Although CPAP adherence was worse among low-ArTH patients [5, 8], we observed that CPAP titration did not deteriorate but instead improved sleep structures among low-ArTH patients. A rebound of 40% slow-wave sleep and 20% REM during first CPAP use among OSA patients was expected [39]. In our study, REM increased by 19.7% and 27.7% while slow-wave sleep increased by 47.1% and 35.0% in low- and high-ArTH groups, respectively. These results suggest that even in low-ArTH patients, CPAP therapy should not be avoided due to the fear of worsened sleep. The lower percentage of low ArTH patients who received CPAP titration than high ArTH patients may reflect a lower severity of OSA, or a lower motivation for CPAP therapy. Nevertheless, CPAP study results in this study should be interpreted with caution because of the small number of subsequent CPAP titration studies. Patients who were younger, with a lower severity of OSA and low ArTH, were less likely to receive CPAP therapy in our study. Therefore, the long-term effect of CPAP therapy on sleep quality, especially in less severe OSA patients, needs further study.

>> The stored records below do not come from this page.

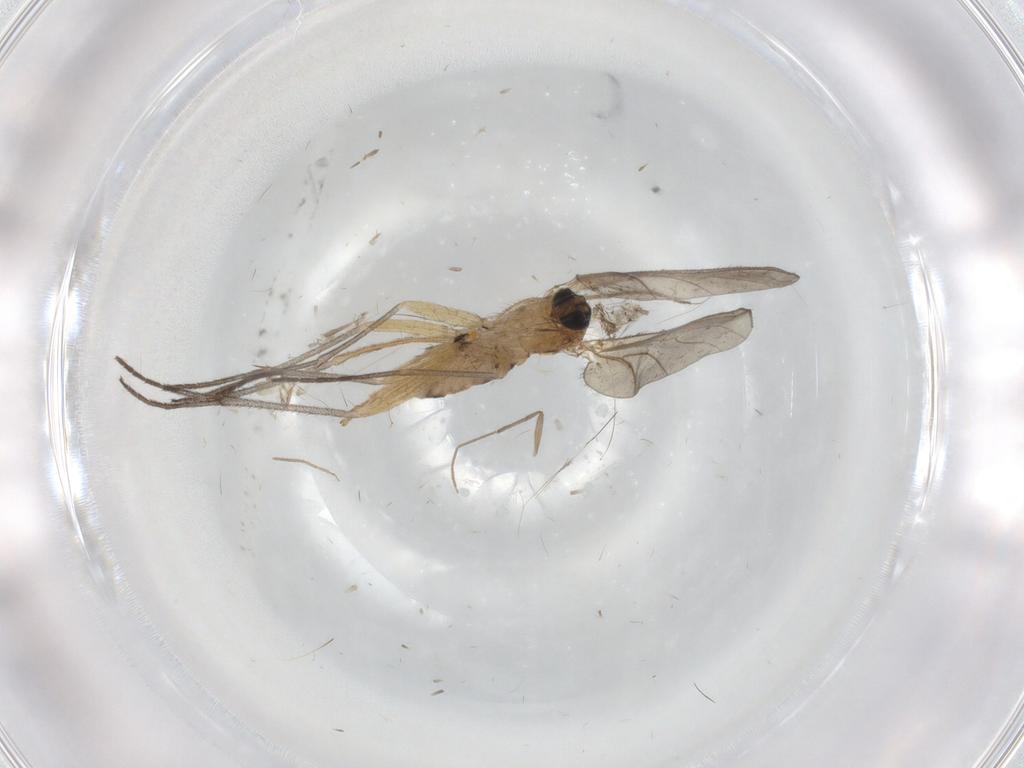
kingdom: Animalia
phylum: Arthropoda
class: Insecta
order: Diptera
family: Sciaridae
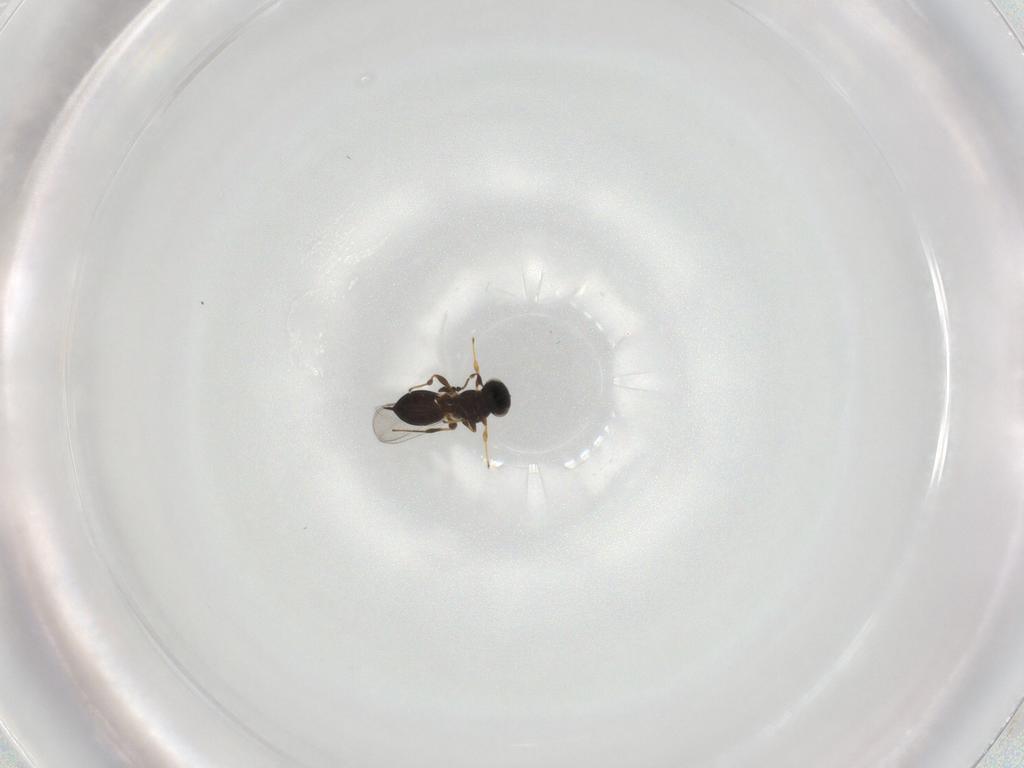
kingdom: Animalia
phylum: Arthropoda
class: Insecta
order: Hymenoptera
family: Platygastridae
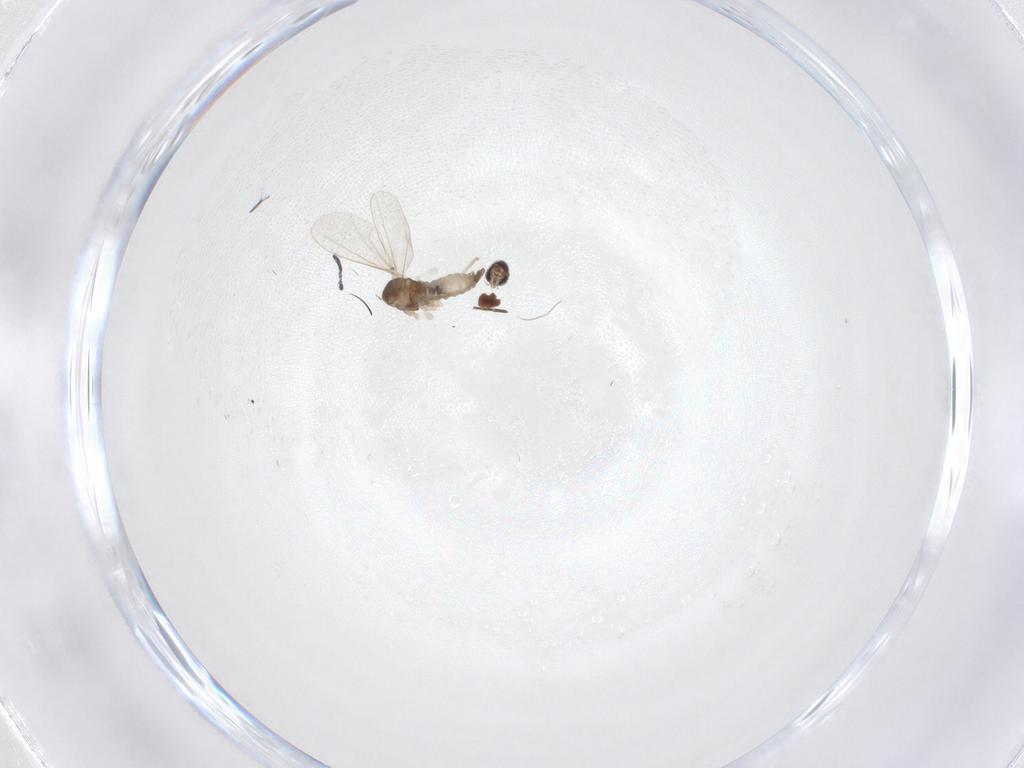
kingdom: Animalia
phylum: Arthropoda
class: Insecta
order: Diptera
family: Cecidomyiidae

This study has several limitations. First, the ArTH scoring has only been validated in a Caucasian population, although it has been applied to a study among Asian OSA patients [22]. Furthermore, hypopnea was defined by the American Association of Sleep Medicine (AASM) recommended criteria but by the Chicago criteria in previous studies [20]. Because the hypopnea index derived from the AASM criteria is lower than that derived from the Chicago criteria, the hypopnea fraction and AHI are probably underestimated in this study compared to previous studies. Nonetheless, compared with invasive procedures, the estimation with PSG parameter enabled us to study large clinical samples. Second, a large proportion of OSA patients in our sample did not receive CPAP titration study. In our sleep center, some patients directly look for CPAP producers without titration study, and some patients sought other treatments. CPAP therapy acceptance rate was low in Taiwan, especially in those with low severity [22]. Therefore, those who had received CPAP titration study may represent patients who had higher motivations and preparedness for CPAP therapy and thus their sleep was less disturbed during titration. Future studies are needed to examine the long-term effect of CPAP treatment on sleep quality among low-ArTH patients. Third, a previous study observed that use of antidepressants and antihypertensive medications was significantly associated with low ArTH [8]. However, we did not gather the information of medication use which may interfere with ArTH. Since headache, nocturia, and bruxism are common side effects of these medications, the confounding effect of medication use cannot be ruled out. Moreover, the physical illnesses were self-reported and therefore were subject to bias. Finally, the study results are generalizable to the Taiwanese population referred by clinicians to a sleep center for evaluation.

In conclusion, low ArTH was prevalent in this large OSA patient sample. Adjusting for obesity and OSA severity, low ArTH was not associated with physical illnesses but was associated with nocturia and bruxism. The causal relationship between these clinical symptoms and ArTH needs to be studied in the future. Low-ArTH patients had better sleep structure than high-ArTH patients, and they had improved sleep structure during CPAP titration studies compared with diagnostic PSG studies. Both high- and low-ArTH patients benefited from a CPAP titration study for improved sleep structure. To develop individualized therapies for OSA patients with different phenotypes, the effect of CPAP therapy on arousal thresholds in OSA patients, specifically respiratory event related and spontaneous arousals, needs to be examined in future studies.